Research
Ongoing investigations into AI agent reliability, hardware optimization, and system design patterns.
Agent Self-Harness Loop Detection
Based on arxiv:2606.09498 — agents can detect their own failure patterns and correct structurally. Implemented as a hard rule: ≥3 consecutive turns same action type forces pivot. Prevents infinite loops without external monitoring.
Temporal Correlation ≠ Causation
Same-day co-occurrence doesn't prove causation. Line up timestamps of X and Y before claiming X→Y. Critical for operational debugging where multiple events happen during outages.
Config Drift Prevention
When multiple agents modify shared config, drift accumulates silently. Solution: atomic writes, pre-commit validation, and explicit attribution in code comments. Never fake-attribute decisions to humans.
Safe Restart Protocol
Direct systemctl stop on inference engines = self-deletion.
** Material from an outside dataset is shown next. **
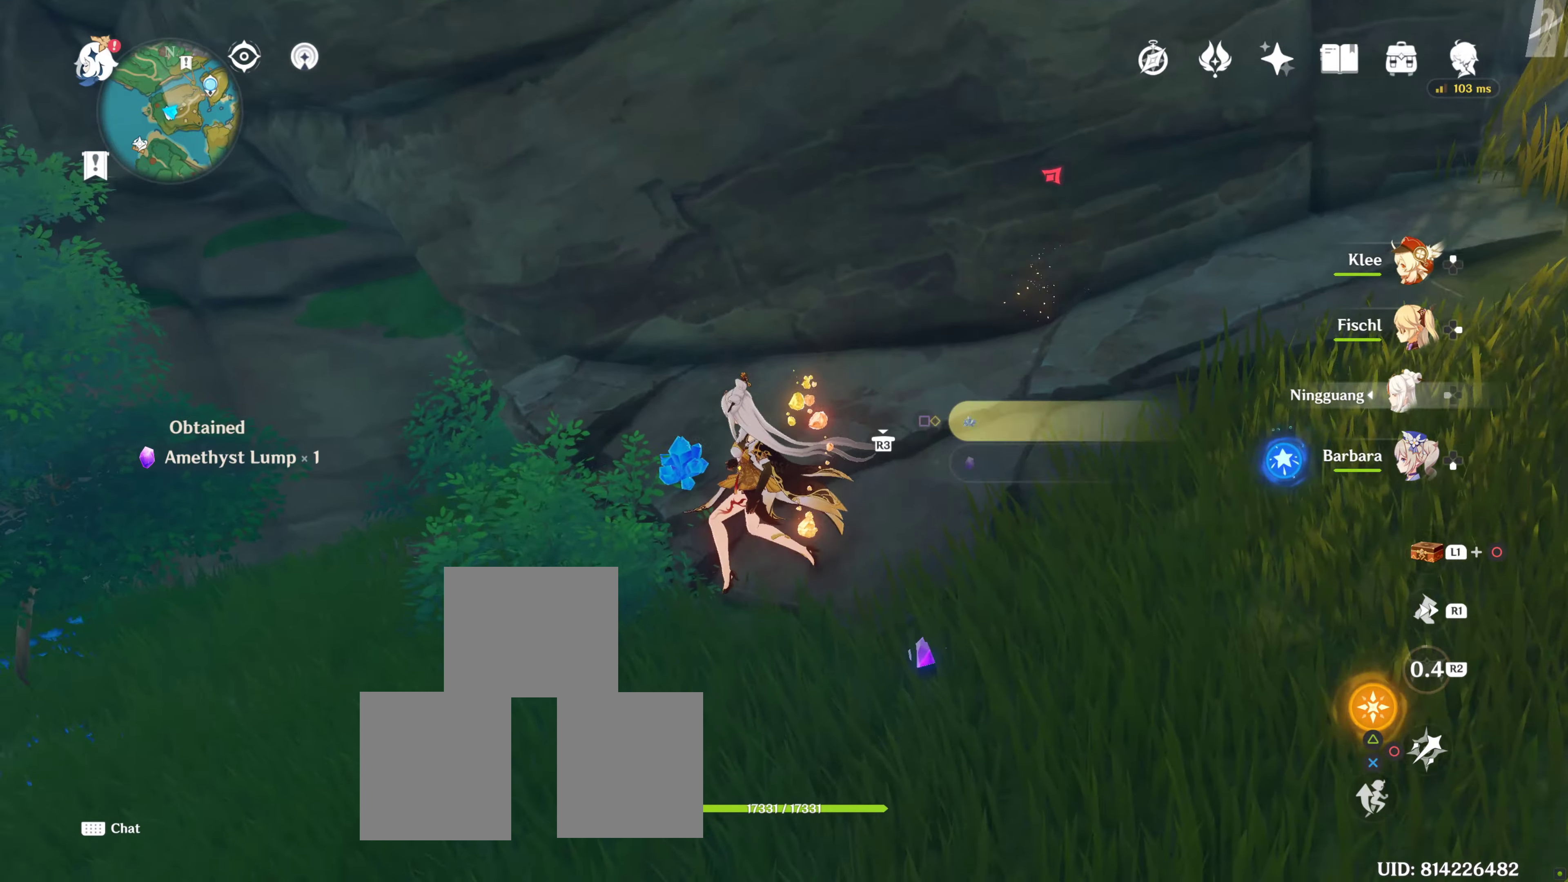
{"buttons": [], "left_stick": "up", "right_stick": "center", "events": [[16, "SQUARE", "up"], [100, "SQUARE", "down"], [116, "left_stick", "down-right"], [233, "SQUARE", "up"], [316, "SQUARE", "down"], [416, "SQUARE", "up"], [416, "left_stick", "up"]]}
Service restarts must go through safe-restart with queuing, idle-wait, and user notification. Six-hour outage resulted from violating this rule.
GPU Power Limit Experiment
Explored RTX 3090 power limits, persistence mode, PCIe register probing. Found that manual power limit changes under load cause instability. Lesson: never touch GPU settings without explicit authorization and rollback plan.